● **Problem to work on**
Answer these questions about the forum thread on choosing a dog food below:
(a) According to Ranger, how many more years did the senior border collie live after switching to Go!?
(b) What food does jwemt81 feed to all three dogs?
(c) What two ingredients make up the Flint River food that Madigan mentions?

● **Text for analysis**
=== Section Start ===

# Looking for a new dog food:-) Help please



## Ranger (Nov 11, 2009)

I think it depends on what your dogs need so more info would be helpful. 

Do any of your dogs do poorly on grains? Not necessarily allergies per se, but intolerances? Examples of dogs who may not do well on grains are: recurring ear (or eye) infections, itchy skin, digestive upsets i.e. diarrhea, loose stools, or vomiting, and so on. If they're okay with grains, then I don't necessarily see grain-free being a 'must-feed'. 

Also, depends on the energy level and condition of your dogs. Your 4 yr old might active enough to handle the higher calories in a more nutrient dense grain-free food without putting on extra weight, but your older dogs might not be able to. At least, not without a cut to the volume of food being fed. You definitely don't want senior dogs carrying around extra weight since it's so stressful/straining to their joints.

All that being said, I loved the Go! brand for my senior border collie. He was a picky eater and started to do poorly when he was around 10 years old; weak hind end, low energy, dull coat. I switched him to Go! on a friend's recommendation and he perked up within weeks. Hind end stopped shaking, he had more energy and zest for life, and he lived another 4 years. Go! also comes in wet food so if you need to entice your picky eater you could always a TBSP of wet food in it, too. It also comes in grain-free and regular formulas.

There's lots of other good brands out there, though. Many people on the forum like feeding Fromm. I'm a fan of Orijen and EVO but those are grain-free and very high in protein. Acana is good and has grain-free and regular formulas but sometimes the picky eaters won't eat the regular formulas (in my experience, anyway). Hope some of this helps!


----------



## tamfitness (Sep 11, 2011)

No issues with grain.

My golden does have skin issues...allergies this time of year. 
She has always liked her fur...top of her leg.
she is older so has a harder time getting up and down

Lab mix 12...she is still going strong She runs around and plays...she is a skinny mini but vet says perfect size shape for her.

Lab 4...no issues at all.

Just not a Fan of TOTW...not sure why mainly stools

So what grain based food do you like...fromm? Can all three of them go on it?

Thanks


----------



## jwemt81 (Aug 20, 2008)

I personally would not go with grain-free unless your dogs have specific allergies or bad reactions to grain. I prefer to use a food with a few high quality grains, like rice and oatmeal. We tried grain-free once and our dogs' coats didn't look nearly as good as they did when they were on a food with a few good grains. We feed Pro Plan Sensitive Skin & Stomach and all 3 of our dogs do amazingly well on it and have glossy, shiny coats, firm stools, and they are all at healthy weights. We have tried many other brands of food, but they just didn't do nearly as well on any of them as they do on the Pro Plan.


----------



## Madigan (Nov 10, 2010)

We have always fed our golden something that was fish based with potato or duck and potato. But our golden had ear infections till we switched foods. We did a couple of different brands.

We have done flint river. They actually delivery to your door no shipping. This one is trout and potato.

=== Section End ===

● **Given records**
=== Section Start ===

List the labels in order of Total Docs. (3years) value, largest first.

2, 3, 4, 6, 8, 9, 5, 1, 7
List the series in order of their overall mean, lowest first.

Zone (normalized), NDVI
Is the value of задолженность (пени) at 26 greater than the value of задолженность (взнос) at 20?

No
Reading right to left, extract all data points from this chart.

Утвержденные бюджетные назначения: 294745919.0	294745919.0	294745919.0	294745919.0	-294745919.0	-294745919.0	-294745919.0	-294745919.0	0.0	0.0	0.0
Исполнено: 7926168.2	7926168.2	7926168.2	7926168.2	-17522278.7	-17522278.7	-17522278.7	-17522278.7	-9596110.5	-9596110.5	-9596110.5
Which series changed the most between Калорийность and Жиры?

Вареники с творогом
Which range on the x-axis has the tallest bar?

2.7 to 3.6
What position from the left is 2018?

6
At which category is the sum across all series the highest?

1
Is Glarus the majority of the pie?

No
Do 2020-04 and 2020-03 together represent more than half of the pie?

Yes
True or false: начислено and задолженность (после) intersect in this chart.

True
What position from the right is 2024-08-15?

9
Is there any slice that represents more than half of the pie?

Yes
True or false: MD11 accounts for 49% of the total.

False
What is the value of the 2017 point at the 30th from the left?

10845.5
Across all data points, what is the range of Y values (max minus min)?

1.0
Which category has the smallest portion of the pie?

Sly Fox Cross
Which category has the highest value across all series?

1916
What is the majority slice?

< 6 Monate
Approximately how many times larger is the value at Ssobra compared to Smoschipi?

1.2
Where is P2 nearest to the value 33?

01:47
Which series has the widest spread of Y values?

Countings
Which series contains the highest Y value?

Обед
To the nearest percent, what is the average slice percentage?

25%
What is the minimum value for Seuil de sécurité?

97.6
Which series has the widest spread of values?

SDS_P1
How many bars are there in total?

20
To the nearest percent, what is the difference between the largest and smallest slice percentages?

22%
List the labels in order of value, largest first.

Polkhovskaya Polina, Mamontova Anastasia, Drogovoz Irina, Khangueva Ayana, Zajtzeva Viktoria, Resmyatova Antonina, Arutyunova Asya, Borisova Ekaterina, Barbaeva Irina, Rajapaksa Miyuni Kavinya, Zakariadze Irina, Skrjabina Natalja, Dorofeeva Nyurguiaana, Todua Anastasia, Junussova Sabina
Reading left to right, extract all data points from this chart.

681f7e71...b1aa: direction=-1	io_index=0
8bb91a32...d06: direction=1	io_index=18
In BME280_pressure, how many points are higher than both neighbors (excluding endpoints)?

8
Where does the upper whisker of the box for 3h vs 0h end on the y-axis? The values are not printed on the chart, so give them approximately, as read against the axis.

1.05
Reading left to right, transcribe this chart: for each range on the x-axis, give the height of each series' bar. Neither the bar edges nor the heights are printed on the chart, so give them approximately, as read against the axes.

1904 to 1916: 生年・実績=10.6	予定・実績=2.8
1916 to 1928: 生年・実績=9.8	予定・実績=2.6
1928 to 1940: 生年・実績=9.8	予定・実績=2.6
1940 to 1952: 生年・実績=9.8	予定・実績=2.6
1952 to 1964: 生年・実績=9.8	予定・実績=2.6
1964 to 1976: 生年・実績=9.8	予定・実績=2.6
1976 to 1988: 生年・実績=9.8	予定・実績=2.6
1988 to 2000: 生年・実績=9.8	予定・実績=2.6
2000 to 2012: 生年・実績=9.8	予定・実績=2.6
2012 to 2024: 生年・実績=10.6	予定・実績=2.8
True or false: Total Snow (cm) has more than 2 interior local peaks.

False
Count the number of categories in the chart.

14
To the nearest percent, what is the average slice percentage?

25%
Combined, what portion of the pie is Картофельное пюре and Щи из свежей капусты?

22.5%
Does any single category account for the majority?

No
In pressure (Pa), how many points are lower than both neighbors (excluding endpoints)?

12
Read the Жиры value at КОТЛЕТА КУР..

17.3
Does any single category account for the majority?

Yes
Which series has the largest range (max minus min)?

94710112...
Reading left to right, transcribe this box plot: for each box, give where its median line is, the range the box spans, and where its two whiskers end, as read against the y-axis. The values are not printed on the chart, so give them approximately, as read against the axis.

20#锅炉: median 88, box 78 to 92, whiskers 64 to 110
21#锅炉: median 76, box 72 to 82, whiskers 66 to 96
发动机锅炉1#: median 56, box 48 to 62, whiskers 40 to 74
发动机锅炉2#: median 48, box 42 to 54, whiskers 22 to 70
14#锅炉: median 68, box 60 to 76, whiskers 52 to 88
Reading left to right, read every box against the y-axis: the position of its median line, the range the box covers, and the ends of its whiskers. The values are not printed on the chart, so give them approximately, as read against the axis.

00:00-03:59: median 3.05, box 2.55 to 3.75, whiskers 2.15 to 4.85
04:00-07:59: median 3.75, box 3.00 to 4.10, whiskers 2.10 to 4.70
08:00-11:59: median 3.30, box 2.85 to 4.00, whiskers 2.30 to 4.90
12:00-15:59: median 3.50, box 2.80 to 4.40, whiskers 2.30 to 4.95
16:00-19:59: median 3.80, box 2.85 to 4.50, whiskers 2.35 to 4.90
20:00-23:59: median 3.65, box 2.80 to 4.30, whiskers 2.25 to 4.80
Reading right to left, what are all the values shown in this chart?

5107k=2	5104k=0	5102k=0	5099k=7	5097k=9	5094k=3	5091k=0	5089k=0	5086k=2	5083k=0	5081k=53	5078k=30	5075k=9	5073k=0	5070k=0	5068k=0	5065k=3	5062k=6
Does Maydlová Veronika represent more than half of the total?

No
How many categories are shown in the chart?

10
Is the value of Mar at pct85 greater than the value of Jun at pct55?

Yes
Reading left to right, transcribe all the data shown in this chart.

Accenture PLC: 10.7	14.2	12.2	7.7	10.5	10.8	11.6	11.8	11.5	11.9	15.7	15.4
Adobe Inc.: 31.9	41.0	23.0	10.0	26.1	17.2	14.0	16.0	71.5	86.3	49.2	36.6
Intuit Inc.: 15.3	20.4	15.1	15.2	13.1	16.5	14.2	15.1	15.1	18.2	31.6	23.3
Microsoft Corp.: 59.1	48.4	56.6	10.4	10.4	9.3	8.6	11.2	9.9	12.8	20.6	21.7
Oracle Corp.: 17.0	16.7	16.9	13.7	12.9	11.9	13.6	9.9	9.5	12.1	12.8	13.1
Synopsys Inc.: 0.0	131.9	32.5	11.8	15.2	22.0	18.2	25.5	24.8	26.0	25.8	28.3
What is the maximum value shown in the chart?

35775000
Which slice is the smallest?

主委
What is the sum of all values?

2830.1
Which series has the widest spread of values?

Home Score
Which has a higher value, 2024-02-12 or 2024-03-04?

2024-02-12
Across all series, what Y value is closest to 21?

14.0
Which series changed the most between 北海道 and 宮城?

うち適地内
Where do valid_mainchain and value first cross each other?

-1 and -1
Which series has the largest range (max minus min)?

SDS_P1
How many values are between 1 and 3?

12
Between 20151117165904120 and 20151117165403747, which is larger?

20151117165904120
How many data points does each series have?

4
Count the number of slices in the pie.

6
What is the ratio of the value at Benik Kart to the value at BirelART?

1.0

=== Section End ===

● **Your solution**
(a) Another 4 years.
(b) Pro Plan Sensitive Skin & Stomach.
(c) Trout and potato.